I was working at a customer site doing some VMware and Microsoft work. I came in around 1pm and couldn’t get to anything. We couldn’t ping any VM’s. I could however ping the ESXi hosts. I used the vSphere client to connect to each host individually and saw that all VMs were turned off. At the time I had no clue why they were off. The only thing I saw on one of the hosts was that we had lost network redundancy on one of the hosts.
I asked one of the guys if they did anything on the hosts and they said no. I talked to another guy and he had someone else reboot the switch. A little background, all of the ESXi hosts are connected to the same switch (bad) and didn’t separate NICs. When the switch was unplugged all of the hosts determined that they were in Host isolation mode and the way HA was set up was that they were supposed to shut down the VMs.
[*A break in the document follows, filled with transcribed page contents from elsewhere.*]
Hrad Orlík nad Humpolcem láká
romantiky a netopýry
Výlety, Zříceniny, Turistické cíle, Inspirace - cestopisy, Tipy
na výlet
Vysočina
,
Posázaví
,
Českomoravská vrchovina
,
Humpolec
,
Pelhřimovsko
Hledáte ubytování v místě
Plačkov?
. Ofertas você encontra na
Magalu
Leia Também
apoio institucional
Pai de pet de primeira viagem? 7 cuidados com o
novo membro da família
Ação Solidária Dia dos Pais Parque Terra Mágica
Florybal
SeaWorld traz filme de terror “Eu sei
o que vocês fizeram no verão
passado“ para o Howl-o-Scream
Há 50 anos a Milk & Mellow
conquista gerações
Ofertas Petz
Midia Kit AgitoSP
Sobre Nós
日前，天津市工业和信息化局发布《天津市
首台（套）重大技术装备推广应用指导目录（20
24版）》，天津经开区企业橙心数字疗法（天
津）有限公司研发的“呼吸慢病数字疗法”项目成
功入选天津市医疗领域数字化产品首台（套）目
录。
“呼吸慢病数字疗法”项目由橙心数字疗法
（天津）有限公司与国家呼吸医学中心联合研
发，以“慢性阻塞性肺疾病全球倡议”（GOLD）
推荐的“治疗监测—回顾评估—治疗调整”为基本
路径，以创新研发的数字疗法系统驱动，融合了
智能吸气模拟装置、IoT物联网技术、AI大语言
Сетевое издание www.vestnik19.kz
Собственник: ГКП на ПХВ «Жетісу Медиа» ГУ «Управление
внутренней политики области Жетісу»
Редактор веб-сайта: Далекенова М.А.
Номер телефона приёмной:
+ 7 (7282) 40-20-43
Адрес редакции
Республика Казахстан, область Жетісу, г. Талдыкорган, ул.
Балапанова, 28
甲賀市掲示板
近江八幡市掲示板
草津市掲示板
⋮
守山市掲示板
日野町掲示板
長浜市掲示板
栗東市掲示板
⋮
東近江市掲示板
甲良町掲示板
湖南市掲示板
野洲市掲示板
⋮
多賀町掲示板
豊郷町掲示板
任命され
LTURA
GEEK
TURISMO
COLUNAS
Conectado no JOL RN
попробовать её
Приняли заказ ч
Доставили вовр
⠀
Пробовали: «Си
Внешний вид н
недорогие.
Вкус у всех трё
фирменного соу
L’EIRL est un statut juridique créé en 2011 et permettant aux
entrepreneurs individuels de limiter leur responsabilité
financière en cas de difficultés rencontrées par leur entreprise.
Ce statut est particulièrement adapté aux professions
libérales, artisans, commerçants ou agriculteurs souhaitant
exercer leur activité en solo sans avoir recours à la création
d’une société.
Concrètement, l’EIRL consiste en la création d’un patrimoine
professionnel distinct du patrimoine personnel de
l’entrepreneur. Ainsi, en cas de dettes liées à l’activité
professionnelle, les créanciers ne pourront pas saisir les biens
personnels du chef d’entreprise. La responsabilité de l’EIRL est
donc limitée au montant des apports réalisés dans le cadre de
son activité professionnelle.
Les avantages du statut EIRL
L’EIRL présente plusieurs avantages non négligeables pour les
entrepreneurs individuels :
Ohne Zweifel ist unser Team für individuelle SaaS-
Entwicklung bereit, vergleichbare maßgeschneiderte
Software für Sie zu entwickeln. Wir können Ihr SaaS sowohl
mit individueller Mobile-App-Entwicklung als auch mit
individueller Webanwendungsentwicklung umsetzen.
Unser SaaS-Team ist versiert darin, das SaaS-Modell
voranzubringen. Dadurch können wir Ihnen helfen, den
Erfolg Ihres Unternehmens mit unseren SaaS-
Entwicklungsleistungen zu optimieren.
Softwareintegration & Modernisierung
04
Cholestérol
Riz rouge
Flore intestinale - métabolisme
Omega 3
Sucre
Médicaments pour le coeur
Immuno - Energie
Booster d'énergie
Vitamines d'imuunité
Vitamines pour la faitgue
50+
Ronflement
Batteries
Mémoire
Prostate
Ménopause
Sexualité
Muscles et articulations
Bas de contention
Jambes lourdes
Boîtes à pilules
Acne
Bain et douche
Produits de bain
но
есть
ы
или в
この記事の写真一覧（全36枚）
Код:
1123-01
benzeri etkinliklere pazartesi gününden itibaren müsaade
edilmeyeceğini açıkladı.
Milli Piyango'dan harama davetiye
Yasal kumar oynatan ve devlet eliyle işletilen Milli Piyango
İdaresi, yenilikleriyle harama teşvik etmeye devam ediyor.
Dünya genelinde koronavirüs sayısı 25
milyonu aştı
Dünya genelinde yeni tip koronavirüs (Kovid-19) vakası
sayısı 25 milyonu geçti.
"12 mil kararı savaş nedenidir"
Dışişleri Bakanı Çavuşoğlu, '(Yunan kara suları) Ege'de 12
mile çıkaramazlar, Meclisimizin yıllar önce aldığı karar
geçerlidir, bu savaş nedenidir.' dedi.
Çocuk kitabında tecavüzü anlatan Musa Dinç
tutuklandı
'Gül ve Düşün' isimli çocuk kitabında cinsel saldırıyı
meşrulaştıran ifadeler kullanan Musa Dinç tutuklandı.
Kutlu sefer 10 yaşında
The purpose of this is so that if one host does get isolated then the VMs will shut down and get restarted on a different host. However since all hosts believed they were isolated they all shut down their respective VMs and sat there doing nothing with all VMs shut off. What would have prevented this would have been to have 2 switches and one NIC connected to each switch. I didn’t design this network, and know it is not best practice to do this, but it was interesting to see this happen. We were doing maintenance on the weekend, so it was no big deal, but imagine the repurcussions is you only have one switch and it fails during the day and all VMs go down. Not good.